The books are not organized as straightforward narratives, but each contains sections addressing different, sometimes unrelated but important topics. The foundation comes from Nicholas’s articles and lectures (posted elsewhere on this website under “Writing and Podcasts” and Arcadia’s “YouTube” channel) and may seem disjointed, but each topic and subtopic is meant to stand on its own. The books can be just as effectively read in discrete sections and not necessarily in any narrative series. These can be reference books, as well as a descriptive analysis.
The third book, “The Ten Year Horizon” explores the next decade’s more frequent and intense economic, geopolitical, fiscal, and market volatility, technological innovation, disruption, and hype.
Long-term opportunity exists, and this book uses a 10-year horizon as a surrogate for a long-term perspective. Some of the world’s most important industries are being disrupted, especially finance via digital assets and Blockchain-based businesses, life sciences via gene editing, DNA sequencing, and CRISPR, and communications via advanced wireless data networks, software technologies including artificial intelligence, and new interactive platforms such as the Metaverse.
Success requires not only understanding how to assess these industries, the potential disruptions, the sustainability of new business models, and other economic forces, but also understanding that human emotions swing market cycles, impact values, and skew competitive dynamics.
This is not a hyperbolic “this time it’s different” sermon, but we are entering an era that will be characterized by persistent uncertainty and rejection of the halcyon days of “growth equals value regardless of profitability.” Vulnerability to economic and social shocks will also be higher and there may be many dark days along the way to the horizon.
The world is becoming a zero-sum chess game. The players, China and the US, hope to either control or influence other pieces – queens to pawns – ranging from Russia and Ukraine to India and Turkey.
This book explores the chills of discontent that ignited these fractures and looks at potential avenues for re-engagement and mutual benefit.

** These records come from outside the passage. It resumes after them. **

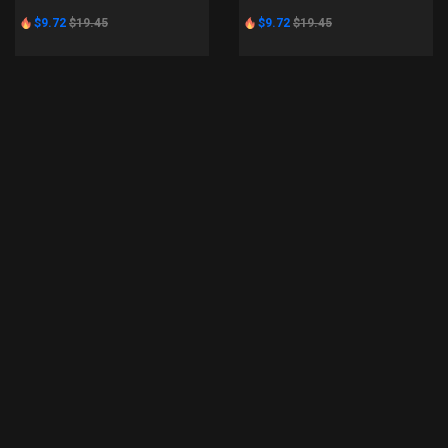
$9.72
$19.45
$9.72
$19.45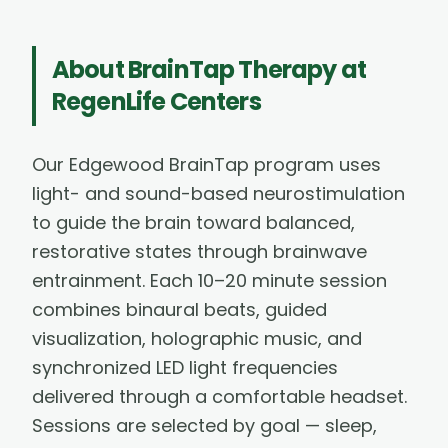
About
BrainTap Therapy
at
RegenLife Centers
Our Edgewood BrainTap program uses
light- and sound-based neurostimulation
to guide the brain toward balanced,
restorative states through brainwave
entrainment. Each 10–20 minute session
combines binaural beats, guided
visualization, holographic music, and
synchronized LED light frequencies
delivered through a comfortable headset.
Sessions are selected by goal — sleep,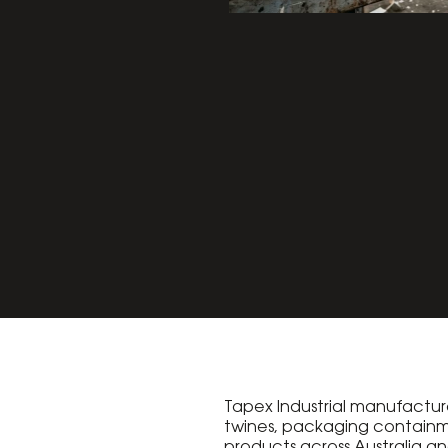
Tapex Industrial manufacture
twines, packaging contain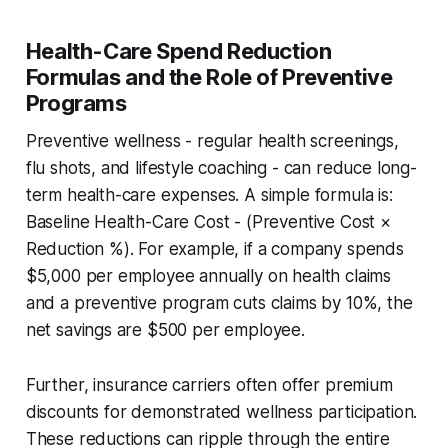
Health-Care Spend Reduction
Formulas and the Role of Preventive
Programs
Preventive wellness - regular health screenings,
flu shots, and lifestyle coaching - can reduce long-
term health-care expenses. A simple formula is:
Baseline Health-Care Cost - (Preventive Cost ×
Reduction %)
. For example, if a company spends
$5,000 per employee annually on health claims
and a preventive program cuts claims by 10%, the
net savings are $500 per employee.
Further, insurance carriers often offer premium
discounts for demonstrated wellness participation.
These reductions can ripple through the entire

The foreseeable future is disjointed and fractured, but, there may be an ultimate realization that long-term benefit from reigniting mutual engagement will be in everyone’s best interest.
Traditional industries that drive the world economy – metals, minerals, plastics, and energy – are essential to any “green revolution.” Technology, innovation, and disruption need minerals, metals, plastics, and energy to build and deploy their products. Technology, and potentially life-saving innovation, are useless without these basic industries – now impacted more than ever by geopolitics and global trade.

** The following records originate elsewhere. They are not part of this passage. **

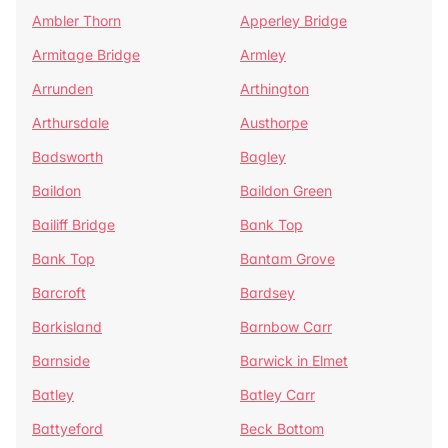
Ambler Thorn
Apperley Bridge
Armitage Bridge
Armley
Arrunden
Arthington
Arthursdale
Austhorpe
Badsworth
Bagley
Baildon
Baildon Green
Bailiff Bridge
Bank Top
Bank Top
Bantam Grove
Barcroft
Bardsey
Barkisland
Barnbow Carr
Barnside
Barwick in Elmet
Batley
Batley Carr
Battyeford
Beck Bottom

Technology and innovation can solve potentially existential threats from climate change to food scarcity to global pandemics But, as I discuss, technology is also an uncontrollable monster that can lead the world into a downward spiral of distraction and meaninglessness – and solve nothing.
I explore whether the future needs the Metaverse, cryptocurrencies, or NFTs (it doesn’t), Blockchain technology and other digital assets (it can), or artificial intelligence and machine learning (it does). The Metaverse and cryptocurrency are mostly a sideshow. Blockchain and digital assets are platforms enabling the digitization and potential disruption of finance. While all these technologies are often lumped together, I discuss the significant distinction between them.
I also explore what can be predicted, what should be ignored, and why basic science and fundamental discovery are our most potent weapons and greatest opportunity to create value and benefit society. I emphasize the need to ignore policy recommendations that attempt to manage outcomes for a shortsighted, politically popular goal.
I close this book with some very personal thoughts from my experiences.